Овладевая мастерством прыжков с парашютом, мы тщательно изучали все особенности катапультирования на больших высотах.

Группа инженеров ВНВВУ (Высшего народного военно-воздушного училища) имени Георгия Бренковского подготовила автопилот, действующий в соответствии с командой, переданной по радио.

Три молодых пилота упорно продолжали готовиться к прыжкам с парашютом. Они осваивали способы вывода собственного тела из штопора. Трем самоотверженным, безгранично смелым пилотам предстояло прыгать с самолета Ил-14 с высоты пять тысяч метров, при этом преднамеренно войти в штопор и на высоте трех тысяч метров выйти из этого положения. [277]

Первая попытка лейтенанта Генковского и капитана Златана Желязкова была удачной. Но не совсем удачно протекал прыжок капитана Драгана Драганова. Он не дождался, пока полностью выйдет из штопора, и, продолжая крутиться по вертикальной оси, поторопился раскрыть парашют. При этом он получил сильный удар и испытал острую боль, но даже не застонал, только изо всех сил стиснул зубы. Но что же случилось? Оказалось, что один из ремней парашюта обвился вокруг его ноги и при ударе, когда раскрылся парашют, капитан растянул связки и вывихнул ногу в области колена.

Несмотря на желание Драганова продолжать подготовку, это было уже невозможно.

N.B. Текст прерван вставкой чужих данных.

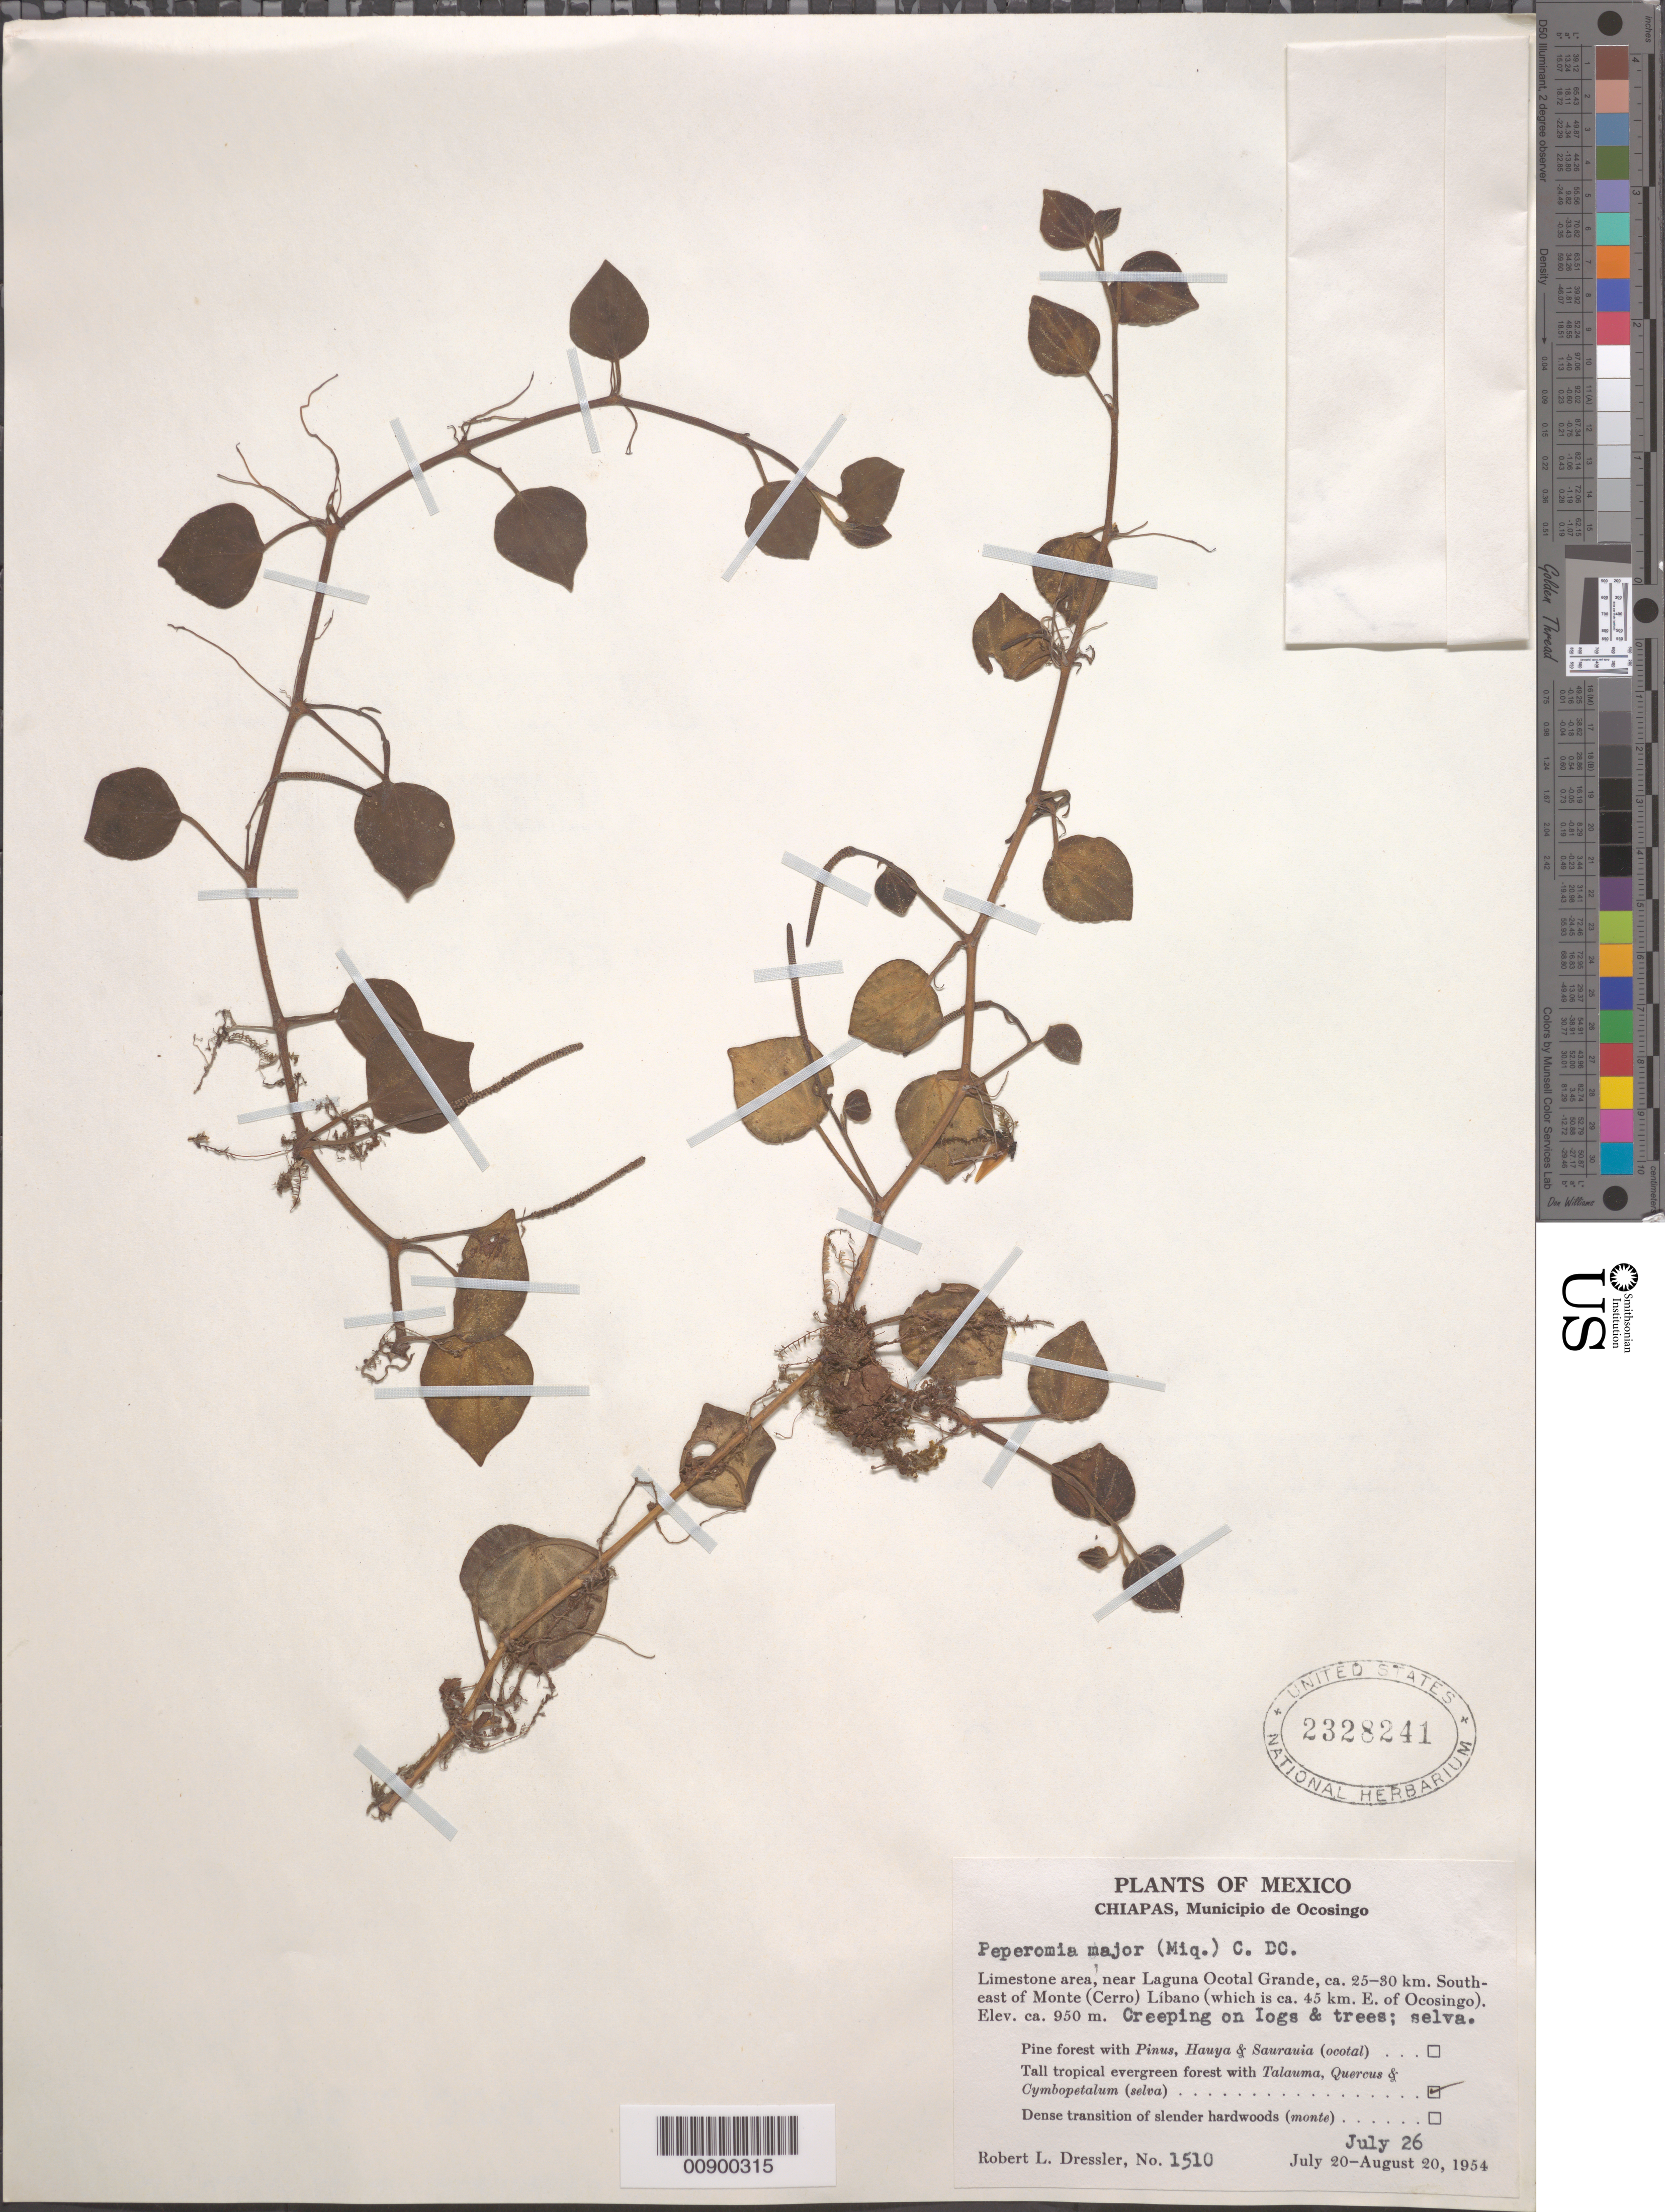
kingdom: Plantae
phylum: Tracheophyta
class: Magnoliopsida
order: Piperales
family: Piperaceae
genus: Peperomia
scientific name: Peperomia major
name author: (Miq.) C. DC.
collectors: R. Dressler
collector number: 1510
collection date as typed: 26 Jul 1954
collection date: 1954-07-26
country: Mexico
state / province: Chiapas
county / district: Ocosingo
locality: Chiapas, Municipio de Ocosingo, limestone area, near Laguna Ocotal Grande, ca. 25-30 km. Southeast of Monte (Cerro) Líbano (which is ca. 45 km. E. of Ocosingo).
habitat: Creeping on logs and trees. Tall tropical evergreen forest with Talauma, Quercus & Cymbopetalum (selva).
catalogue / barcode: US 2328241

Тогда он попросил разрешения не покидать группу, присутствовать на занятиях, чтобы иметь возможность хотя бы радоваться успехам своих товарищей.

Около месяца мы потратили на обучение летного состава ведению огня ракетами по воздушным целям в условиях полетов над морем. Все занятия проводились в обстановке максимально приближенной к боевой.